Só o trabalho de acertar a rotina, depois de umas férias sem horários, já é digno de um Hércules urbano. É preciso voltar a ter tudo mecanizado e só com prática e disciplina é que uma pessoa acerta o passo. Uma pessoa pensa que tem tudo interiorizado, que o período de férias não vai afetar, mas afeta, porque ninguém vai para novo e uma pessoa falha se não for aos treinos. Agora multiplique a trabalheira e o esforço pelo número de crianças envolvidas. Nada fácil, nada fácil. São necessárias semanas para que o piano esteja de novo afinado.
Contudo, mantenha-se atento/a, porque o perigo ainda espreita. Segundo vários estudos, quer na Europa, quer nos Estados Unidos, as épocas em que ocorrem mais separações no final do Inverno e no final do Verão. Os estudos indicam que a causa pode estar relacionada com as férias em família, já que a convivência 24 horas por dia poderá trazer ao de cima ressentimentos e outras chatices que minam a vida conjugal.

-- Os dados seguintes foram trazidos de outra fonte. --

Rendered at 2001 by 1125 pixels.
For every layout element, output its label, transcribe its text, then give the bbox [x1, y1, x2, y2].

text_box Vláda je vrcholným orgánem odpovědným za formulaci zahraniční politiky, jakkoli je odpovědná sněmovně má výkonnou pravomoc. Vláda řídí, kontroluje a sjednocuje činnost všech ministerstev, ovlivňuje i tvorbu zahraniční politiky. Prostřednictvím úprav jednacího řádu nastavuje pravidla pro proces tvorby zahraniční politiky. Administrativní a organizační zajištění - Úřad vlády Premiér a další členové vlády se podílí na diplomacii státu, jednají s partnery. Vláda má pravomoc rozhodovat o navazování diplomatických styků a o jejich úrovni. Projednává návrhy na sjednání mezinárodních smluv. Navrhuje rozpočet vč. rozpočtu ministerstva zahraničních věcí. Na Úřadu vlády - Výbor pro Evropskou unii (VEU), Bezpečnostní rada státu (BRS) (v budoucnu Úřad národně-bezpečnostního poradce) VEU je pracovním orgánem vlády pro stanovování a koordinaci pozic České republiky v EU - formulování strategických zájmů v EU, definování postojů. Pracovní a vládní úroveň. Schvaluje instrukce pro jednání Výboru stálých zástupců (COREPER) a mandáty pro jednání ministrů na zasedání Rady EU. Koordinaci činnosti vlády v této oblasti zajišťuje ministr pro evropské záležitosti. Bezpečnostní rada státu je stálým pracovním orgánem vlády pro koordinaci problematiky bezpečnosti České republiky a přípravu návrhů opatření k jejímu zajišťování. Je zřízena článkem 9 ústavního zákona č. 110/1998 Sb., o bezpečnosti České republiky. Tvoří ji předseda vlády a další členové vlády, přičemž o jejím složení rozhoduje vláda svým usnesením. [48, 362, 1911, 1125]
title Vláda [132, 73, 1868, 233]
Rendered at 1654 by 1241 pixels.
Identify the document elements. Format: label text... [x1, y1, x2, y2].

Isto quer dizer que se conseguiu aguentar as crianças aos gritos, a trabalheira de cozinhar almoço e jantar, de fazer as sanduiches para a praia, de os levar à noite à feira da vila para andarem dez vezes na roda gigante e mais sete nos carrinhos de choque, se não se esgotou a leva-los à agua quando as braçadeiras são maiores do que eles, nem rosnou de desespero a mudar os lençóis da cama quatro vezes numa semana por causa dos xixis nocurnos derivados aos excitamento coletivo típico dos serões em férias, então pode ser que o seu casamento aguente até às próximas férias, já que a rotina o irá salvar do caos.
Uma vez acertado o passo com uma rotina controlada, tudo se dissolve, o bom e o mau, os sonhos e os pesadelos. E mesmo aquela aventura fugaz que aconteceu em Julho ou em Agosto, quando a legítima estava no Algarve ou o esposo tinha levado os miúdos uma semana para a casa de um amigo em Castelo de Bode, irá derreter-se como um gelado ao sol, perdendo intensidade e importância a cada semana que passa.
Os miúdos chegam a casa em grande alvoroço, têm sempre coisas novas para contar, a mais pequenina já consegue apertar o bibe sozinha, o do meio é o melhor da turma a Matemática e a mais velha afinal não quer ficar nas aulas de ballet porque a nova melhor amiga- uma criança que entrou este ano para a escola – está inscrita no hip-hop.
A rotina avança pelos dias e impõe um ritmo certo e sincopado ao dia a dia, entretanto chega o Inverno, fica tudo constipado e cheio de tosse, se é o primeiro ano na creche, lá vem o sarampo e a varicela e tudo ao que faz parte do ano de estreia fora de casa, sem se dar por isso o Natal já está ao virar da esquina e no Natal ninguém se separa.
O tempo é o maior ladrão, dali a pouco chega o Carnaval, cada um quer uma máscara diferente, todos têm testes, um está atrapalhado com o Português e a outra torceu o pé na ginástica, o trabalho no escritório aperta toda as semanas mais e mais. Começam, as chuvadas e os subsequentes narizes ranhosos, as birras, as dores de barriga, os terrores noturnos, as intolerâncias alimentares, o ano voa como um pássaro apressado e assim vai o mundo.
Por isso, caso queira mesmo separar-se, conte até dez as vezes que forem precisas e programe a hecatombe para o início das férias grandes do ano seguinte, até porque precisa de saber se aquela paixão secreta do Verão sobrevive à realidade. O mais certo é que não. E mesmo que tal ocorra, nem sempre se consegue dar o salto, pois o medo do desconhecido, por mais tentador que seja, acaba quase sempre por nos tolher a vontade.
Mais vale um pássaro na mão do que dois a voar, mais vale um porto seguro do que apanhar uma onda que nunca se sabe quando nem como acaba. É certo que todos os surfistas sonham com a onda perfeita, também conhecida por Endless Summer, mas, sejamos realistas, só se apanha uma ou duas vezes na vida. E para isso é preciso estar em cima da prancha, de peito cheio, acertar no tempo e no modo, cerrar os dentes e confiar no destino. Não é para quem quer, é só para quem pode. E no entretanto, o mais prudente é forrar as manuais a plástico transparente para não pareceram todos lambido no final do primeiro período.